_Conjunto de tareas_.
a – Responde brevemente a estas preguntas sobre el texto acerca de la toma de Menorca:
(i) ¿Qué guerra acababa de comenzar entre Francia y la Gran Bretaña?
(ii) ¿En virtud de qué tratado se devolvió la isla a los ingleses?
(iii) ¿Qué fortaleza se encontraba en la bocana del puerto de Mahón?
b – Repite sin cambios el fragmento del texto sobre la toma de Menorca que comienza con "Razones varias lo" y continúa hasta "era una pesadilla.".

Razones varias lo aconsejaban: en plena Guerra de los Siete Años que acababa de comenzar entre Francia y la Gran Bretaña, la proximidad de Menorca a las costas de la Provenza no era un padrastro del gusto de los franceses. Además, tomada la isla podía utilizarse como baza de cambio (como así fue, al devolverla siete años después a los ingleses por el tratado de París) en las negociaciones de paz, que en aquellas contiendas del Setecientos comenzaban al mismo tiempo que las hostilidades.

Algunos biógrafos de Richelieu, como Soulavie, aseguran que el ministro D´Argenson detestaba al duque como muchos de sus coterráneos (la envidia es libre) y que le envió a Menorca "pour le perdre". En efecto: la toma de Menorca por su condición de isla y la presencia de San Felipe en la bocana del puerto de Mahón, una de las fortalezas de primer orden de Europa, no era un mal sueño; era una pesadilla.

(Entradas del conjunto de datos)
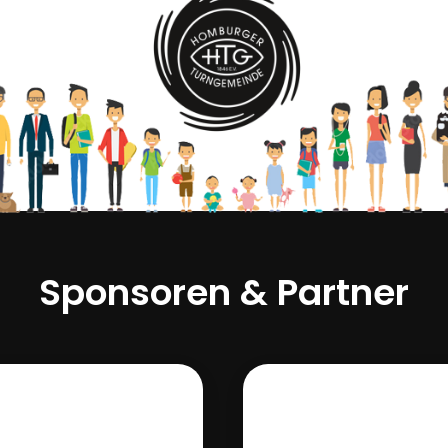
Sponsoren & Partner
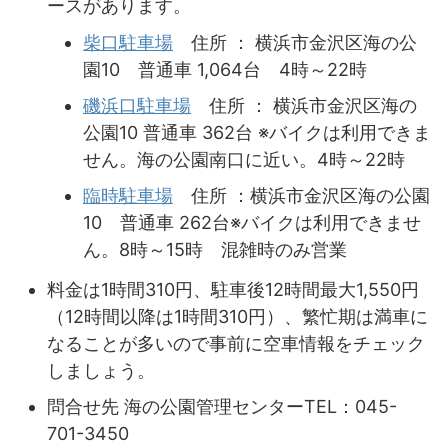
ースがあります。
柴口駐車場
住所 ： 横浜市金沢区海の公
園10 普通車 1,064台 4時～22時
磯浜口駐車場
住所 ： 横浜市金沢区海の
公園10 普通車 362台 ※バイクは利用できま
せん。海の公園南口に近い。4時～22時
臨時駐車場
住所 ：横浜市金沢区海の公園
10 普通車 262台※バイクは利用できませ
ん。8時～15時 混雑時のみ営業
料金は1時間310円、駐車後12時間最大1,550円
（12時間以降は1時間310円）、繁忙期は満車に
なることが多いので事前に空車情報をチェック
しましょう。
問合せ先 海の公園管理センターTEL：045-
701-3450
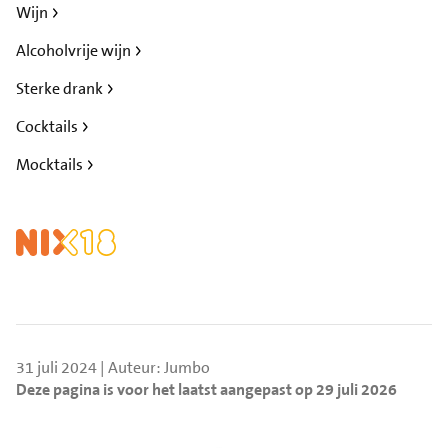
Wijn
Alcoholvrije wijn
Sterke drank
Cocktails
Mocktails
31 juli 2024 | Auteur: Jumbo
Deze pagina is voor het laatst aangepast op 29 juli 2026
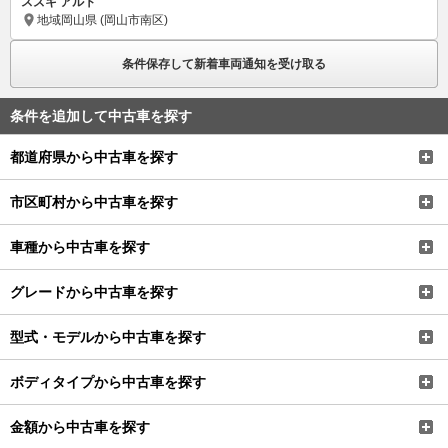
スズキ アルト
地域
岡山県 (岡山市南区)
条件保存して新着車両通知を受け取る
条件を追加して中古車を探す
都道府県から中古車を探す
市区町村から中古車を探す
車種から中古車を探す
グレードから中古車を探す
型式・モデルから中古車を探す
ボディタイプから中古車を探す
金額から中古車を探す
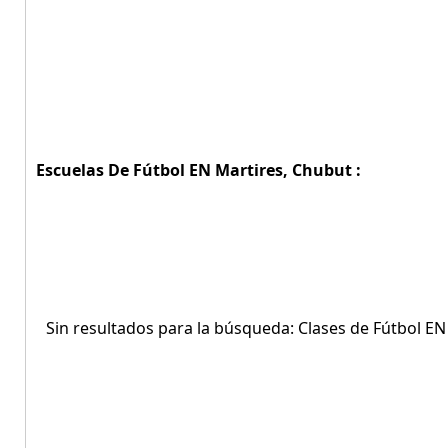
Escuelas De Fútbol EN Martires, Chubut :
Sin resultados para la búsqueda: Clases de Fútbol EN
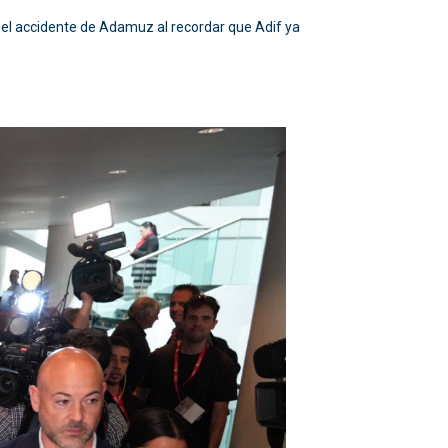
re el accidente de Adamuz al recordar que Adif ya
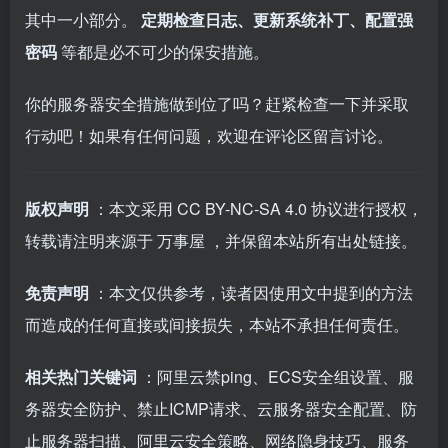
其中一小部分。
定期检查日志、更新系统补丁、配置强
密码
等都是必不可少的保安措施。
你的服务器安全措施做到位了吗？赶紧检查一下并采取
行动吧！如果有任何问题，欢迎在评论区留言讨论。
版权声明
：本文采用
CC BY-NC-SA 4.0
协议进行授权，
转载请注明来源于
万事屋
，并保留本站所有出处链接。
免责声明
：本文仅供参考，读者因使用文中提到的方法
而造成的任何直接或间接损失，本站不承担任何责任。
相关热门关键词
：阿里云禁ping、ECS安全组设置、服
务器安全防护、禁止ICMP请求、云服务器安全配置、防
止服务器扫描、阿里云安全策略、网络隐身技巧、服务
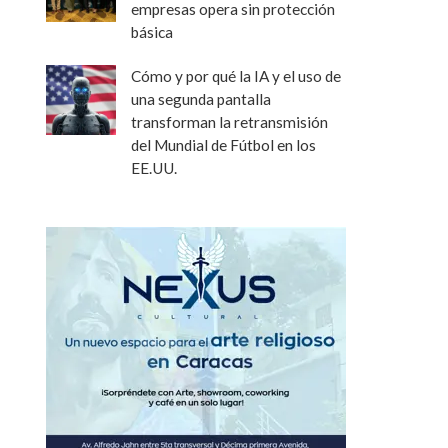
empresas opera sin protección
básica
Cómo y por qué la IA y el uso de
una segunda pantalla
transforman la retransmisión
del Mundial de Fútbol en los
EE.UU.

_Soluciones propuestas_.
a –
(i) La Guerra de los Siete Años.
(ii) El tratado de París.
(iii) San Felipe.

b –
Razones varias lo aconsejaban: en plena Guerra de los Siete Años que acababa de comenzar entre Francia y la Gran Bretaña, la proximidad de Menorca a las costas de la Provenza no era un padrastro del gusto de los franceses. Además, tomada la isla podía utilizarse como baza de cambio (como así fue, al devolverla siete años después a los ingleses por el tratado de París) en las negociaciones de paz, que en aquellas contiendas del Setecientos comenzaban al mismo tiempo que las hostilidades.

Algunos biógrafos de Richelieu, como Soulavie, aseguran que el ministro D´Argenson detestaba al duque como muchos de sus coterráneos (la envidia es libre) y que le envió a Menorca "pour le perdre". En efecto: la toma de Menorca por su condición de isla y la presencia de San Felipe en la bocana del puerto de Mahón, una de las fortalezas de primer orden de Europa, no era un mal sueño; era una pesadilla.